**Required work**
This exercise calls for the records to be repeated in full, exactly as written.

**Source data**
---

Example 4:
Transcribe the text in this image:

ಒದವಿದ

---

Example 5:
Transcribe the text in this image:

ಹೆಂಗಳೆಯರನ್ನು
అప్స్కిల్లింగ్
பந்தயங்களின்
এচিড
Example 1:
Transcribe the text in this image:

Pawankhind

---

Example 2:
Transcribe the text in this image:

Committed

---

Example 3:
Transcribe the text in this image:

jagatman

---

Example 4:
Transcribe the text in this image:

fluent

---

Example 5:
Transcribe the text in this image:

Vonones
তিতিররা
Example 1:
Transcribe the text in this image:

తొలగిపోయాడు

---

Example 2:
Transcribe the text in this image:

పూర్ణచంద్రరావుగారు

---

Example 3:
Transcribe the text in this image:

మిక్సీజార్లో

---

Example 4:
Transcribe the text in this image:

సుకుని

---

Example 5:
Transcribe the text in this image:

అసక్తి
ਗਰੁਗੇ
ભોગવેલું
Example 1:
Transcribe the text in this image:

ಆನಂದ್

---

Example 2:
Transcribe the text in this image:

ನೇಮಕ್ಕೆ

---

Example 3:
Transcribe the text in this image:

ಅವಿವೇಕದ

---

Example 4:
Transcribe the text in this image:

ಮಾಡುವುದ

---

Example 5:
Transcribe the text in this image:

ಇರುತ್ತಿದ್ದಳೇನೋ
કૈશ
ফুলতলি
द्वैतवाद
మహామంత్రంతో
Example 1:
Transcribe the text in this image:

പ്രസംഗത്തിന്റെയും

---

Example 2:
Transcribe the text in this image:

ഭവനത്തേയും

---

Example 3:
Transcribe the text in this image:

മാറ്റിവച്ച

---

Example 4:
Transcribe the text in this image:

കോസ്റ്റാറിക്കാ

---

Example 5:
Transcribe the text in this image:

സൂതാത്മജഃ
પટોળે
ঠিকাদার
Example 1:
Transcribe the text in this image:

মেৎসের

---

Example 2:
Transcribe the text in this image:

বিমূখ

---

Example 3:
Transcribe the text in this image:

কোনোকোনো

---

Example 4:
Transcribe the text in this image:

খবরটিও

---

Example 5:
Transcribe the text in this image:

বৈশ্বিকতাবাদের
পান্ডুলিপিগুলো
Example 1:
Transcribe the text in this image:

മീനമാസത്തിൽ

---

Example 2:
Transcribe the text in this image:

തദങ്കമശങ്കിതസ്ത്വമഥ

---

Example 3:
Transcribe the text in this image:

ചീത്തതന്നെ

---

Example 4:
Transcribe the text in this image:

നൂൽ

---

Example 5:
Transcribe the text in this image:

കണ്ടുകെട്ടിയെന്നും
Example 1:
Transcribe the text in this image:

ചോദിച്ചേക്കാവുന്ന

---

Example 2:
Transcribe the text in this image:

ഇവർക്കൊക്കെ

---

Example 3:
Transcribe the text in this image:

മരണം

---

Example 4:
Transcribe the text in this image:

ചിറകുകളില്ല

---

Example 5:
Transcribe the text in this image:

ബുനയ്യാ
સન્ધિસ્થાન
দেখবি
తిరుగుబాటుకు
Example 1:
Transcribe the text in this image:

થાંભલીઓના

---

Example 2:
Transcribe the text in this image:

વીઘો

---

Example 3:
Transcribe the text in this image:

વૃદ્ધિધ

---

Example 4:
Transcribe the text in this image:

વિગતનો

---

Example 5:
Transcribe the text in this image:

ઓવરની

**Solution to the exercise**
---

Example 4:
Transcribe the text in this image:

ಒದವಿದ

---

Example 5:
Transcribe the text in this image:

ಹೆಂಗಳೆಯರನ್ನು
అప్స్కిల్లింగ్
பந்தயங்களின்
এচিড
Example 1:
Transcribe the text in this image:

Pawankhind

---

Example 2:
Transcribe the text in this image:

Committed

---

Example 3:
Transcribe the text in this image:

jagatman

---

Example 4:
Transcribe the text in this image:

fluent

---

Example 5:
Transcribe the text in this image:

Vonones
তিতিররা
Example 1:
Transcribe the text in this image:

తొలగిపోయాడు

---

Example 2:
Transcribe the text in this image:

పూర్ణచంద్రరావుగారు

---

Example 3:
Transcribe the text in this image:

మిక్సీజార్లో

---

Example 4:
Transcribe the text in this image:

సుకుని

---

Example 5:
Transcribe the text in this image:

అసక్తి
ਗਰੁਗੇ
ભોગવેલું
Example 1:
Transcribe the text in this image:

ಆನಂದ್

---

Example 2:
Transcribe the text in this image:

ನೇಮಕ್ಕೆ

---

Example 3:
Transcribe the text in this image:

ಅವಿವೇಕದ

---

Example 4:
Transcribe the text in this image:

ಮಾಡುವುದ

---

Example 5:
Transcribe the text in this image:

ಇರುತ್ತಿದ್ದಳೇನೋ
કૈશ
ফুলতলি
द्वैतवाद
మహామంత్రంతో
Example 1:
Transcribe the text in this image:

പ്രസംഗത്തിന്റെയും

---

Example 2:
Transcribe the text in this image:

ഭവനത്തേയും

---

Example 3:
Transcribe the text in this image:

മാറ്റിവച്ച

---

Example 4:
Transcribe the text in this image:

കോസ്റ്റാറിക്കാ

---

Example 5:
Transcribe the text in this image:

സൂതാത്മജഃ
પટોળે
ঠিকাদার
Example 1:
Transcribe the text in this image:

মেৎসের

---

Example 2:
Transcribe the text in this image:

বিমূখ

---

Example 3:
Transcribe the text in this image:

কোনোকোনো

---

Example 4:
Transcribe the text in this image:

খবরটিও

---

Example 5:
Transcribe the text in this image:

বৈশ্বিকতাবাদের
পান্ডুলিপিগুলো
Example 1:
Transcribe the text in this image:

മീനമാസത്തിൽ

---

Example 2:
Transcribe the text in this image:

തദങ്കമശങ്കിതസ്ത്വമഥ

---

Example 3:
Transcribe the text in this image:

ചീത്തതന്നെ

---

Example 4:
Transcribe the text in this image:

നൂൽ

---

Example 5:
Transcribe the text in this image:

കണ്ടുകെട്ടിയെന്നും
Example 1:
Transcribe the text in this image:

ചോദിച്ചേക്കാവുന്ന

---

Example 2:
Transcribe the text in this image:

ഇവർക്കൊക്കെ

---

Example 3:
Transcribe the text in this image:

മരണം

---

Example 4:
Transcribe the text in this image:

ചിറകുകളില്ല

---

Example 5:
Transcribe the text in this image:

ബുനയ്യാ
સન્ધિસ્થાન
দেখবি
తిరుగుబాటుకు
Example 1:
Transcribe the text in this image:

થાંભલીઓના

---

Example 2:
Transcribe the text in this image:

વીઘો

---

Example 3:
Transcribe the text in this image:

વૃદ્ધિધ

---

Example 4:
Transcribe the text in this image:

વિગતનો

---

Example 5:
Transcribe the text in this image:

ઓવરની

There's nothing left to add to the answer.